• Given data:
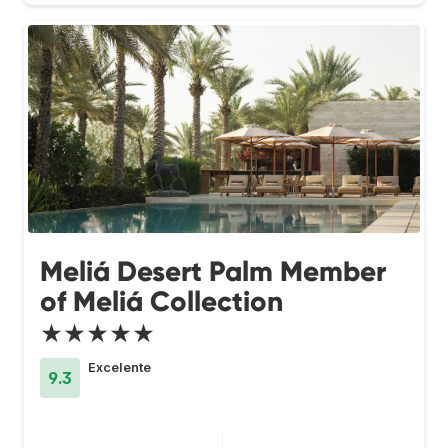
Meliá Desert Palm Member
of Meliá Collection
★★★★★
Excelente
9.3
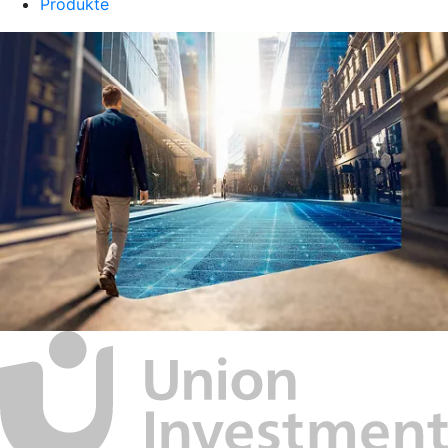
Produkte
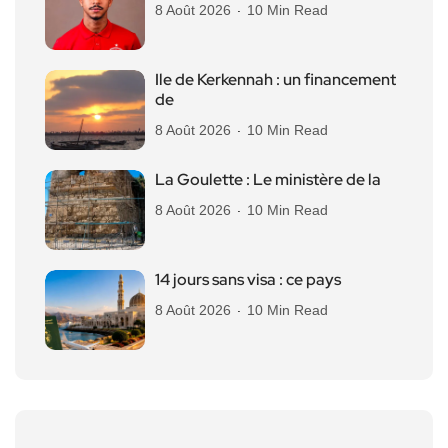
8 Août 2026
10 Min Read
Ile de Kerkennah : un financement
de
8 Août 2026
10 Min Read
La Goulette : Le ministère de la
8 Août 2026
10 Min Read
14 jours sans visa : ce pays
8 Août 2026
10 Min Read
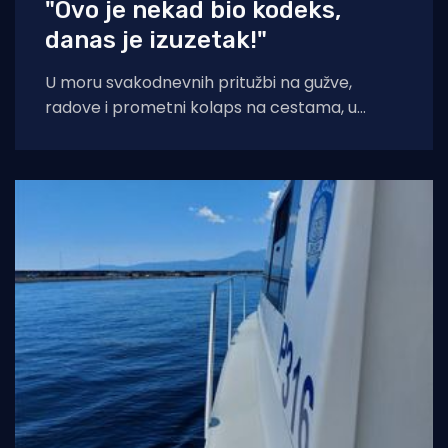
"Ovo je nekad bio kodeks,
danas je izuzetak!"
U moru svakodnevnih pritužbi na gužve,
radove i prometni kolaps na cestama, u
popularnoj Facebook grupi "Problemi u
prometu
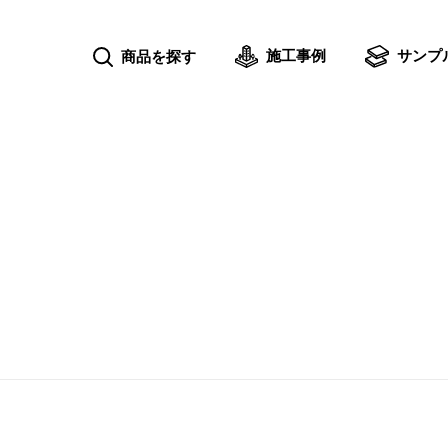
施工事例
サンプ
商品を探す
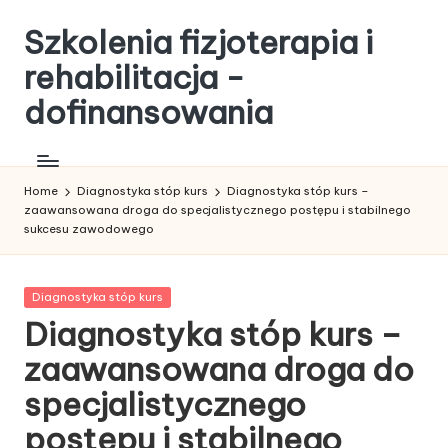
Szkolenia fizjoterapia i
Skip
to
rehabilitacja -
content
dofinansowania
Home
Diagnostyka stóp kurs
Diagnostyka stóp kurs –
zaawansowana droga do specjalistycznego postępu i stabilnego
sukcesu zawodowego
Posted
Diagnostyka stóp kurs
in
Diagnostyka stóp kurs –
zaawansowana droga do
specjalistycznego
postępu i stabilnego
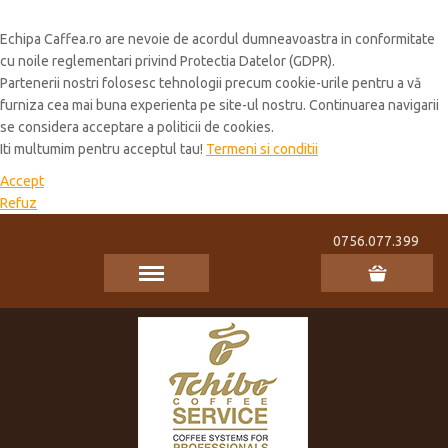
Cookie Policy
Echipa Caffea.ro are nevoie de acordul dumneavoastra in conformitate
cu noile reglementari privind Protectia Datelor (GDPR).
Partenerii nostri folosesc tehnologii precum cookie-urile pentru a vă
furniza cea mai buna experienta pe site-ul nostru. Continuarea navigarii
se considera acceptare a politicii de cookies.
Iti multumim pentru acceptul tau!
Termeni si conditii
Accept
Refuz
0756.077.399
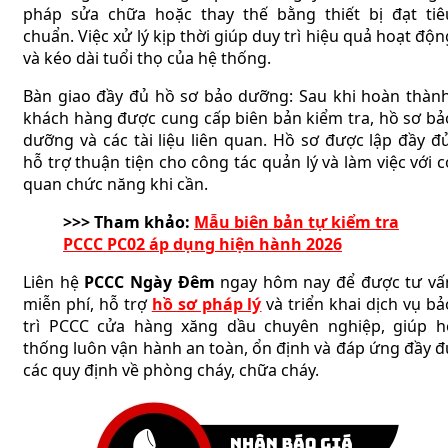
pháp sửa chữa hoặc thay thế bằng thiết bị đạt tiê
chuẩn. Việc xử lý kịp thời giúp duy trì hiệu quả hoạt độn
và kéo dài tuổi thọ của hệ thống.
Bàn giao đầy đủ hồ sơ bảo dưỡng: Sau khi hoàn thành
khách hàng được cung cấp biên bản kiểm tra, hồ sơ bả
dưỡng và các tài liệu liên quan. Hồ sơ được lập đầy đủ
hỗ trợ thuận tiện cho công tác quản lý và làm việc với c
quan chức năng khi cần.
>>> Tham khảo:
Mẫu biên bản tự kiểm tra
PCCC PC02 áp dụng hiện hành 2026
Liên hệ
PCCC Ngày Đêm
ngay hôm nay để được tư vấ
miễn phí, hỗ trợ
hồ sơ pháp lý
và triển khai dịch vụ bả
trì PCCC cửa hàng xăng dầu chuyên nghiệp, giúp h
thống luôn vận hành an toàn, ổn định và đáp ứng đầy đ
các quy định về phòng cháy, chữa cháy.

• The problem: Return each entry above unchanged. Leave the pictures out.

• Written response:
Meliá Desert Palm Member
of Meliá Collection
★★★★★
Excelente
9.3
Produkte
8 Août 2026
10 Min Read
Ile de Kerkennah : un financement
de
8 Août 2026
10 Min Read
La Goulette : Le ministère de la
8 Août 2026
10 Min Read
14 jours sans visa : ce pays
8 Août 2026
10 Min Read
"Ovo je nekad bio kodeks,
danas je izuzetak!"
U moru svakodnevnih pritužbi na gužve,
radove i prometni kolaps na cestama, u
popularnoj Facebook grupi "Problemi u
prometu
施工事例
サンプ
商品を探す
Szkolenia fizjoterapia i
Skip
to
rehabilitacja -
content
dofinansowania
Home
Diagnostyka stóp kurs
Diagnostyka stóp kurs –
zaawansowana droga do specjalistycznego postępu i stabilnego
sukcesu zawodowego
Posted
Diagnostyka stóp kurs
in
Diagnostyka stóp kurs –
zaawansowana droga do
specjalistycznego
postępu i stabilnego
Cookie Policy
Echipa Caffea.ro are nevoie de acordul dumneavoastra in conformitate
cu noile reglementari privind Protectia Datelor (GDPR).
Partenerii nostri folosesc tehnologii precum cookie-urile pentru a vă
furniza cea mai buna experienta pe site-ul nostru. Continuarea navigarii
se considera acceptare a politicii de cookies.
Iti multumim pentru acceptul tau!
Termeni si conditii
Accept
Refuz
0756.077.399
pháp sửa chữa hoặc thay thế bằng thiết bị đạt tiê
chuẩn. Việc xử lý kịp thời giúp duy trì hiệu quả hoạt độn
và kéo dài tuổi thọ của hệ thống.
Bàn giao đầy đủ hồ sơ bảo dưỡng: Sau khi hoàn thành
khách hàng được cung cấp biên bản kiểm tra, hồ sơ bả
dưỡng và các tài liệu liên quan. Hồ sơ được lập đầy đủ
hỗ trợ thuận tiện cho công tác quản lý và làm việc với c
quan chức năng khi cần.
>>> Tham khảo:
Mẫu biên bản tự kiểm tra
PCCC PC02 áp dụng hiện hành 2026
Liên hệ
PCCC Ngày Đêm
ngay hôm nay để được tư vấ
miễn phí, hỗ trợ
hồ sơ pháp lý
và triển khai dịch vụ bả
trì PCCC cửa hàng xăng dầu chuyên nghiệp, giúp h
thống luôn vận hành an toàn, ổn định và đáp ứng đầy đ
các quy định về phòng cháy, chữa cháy.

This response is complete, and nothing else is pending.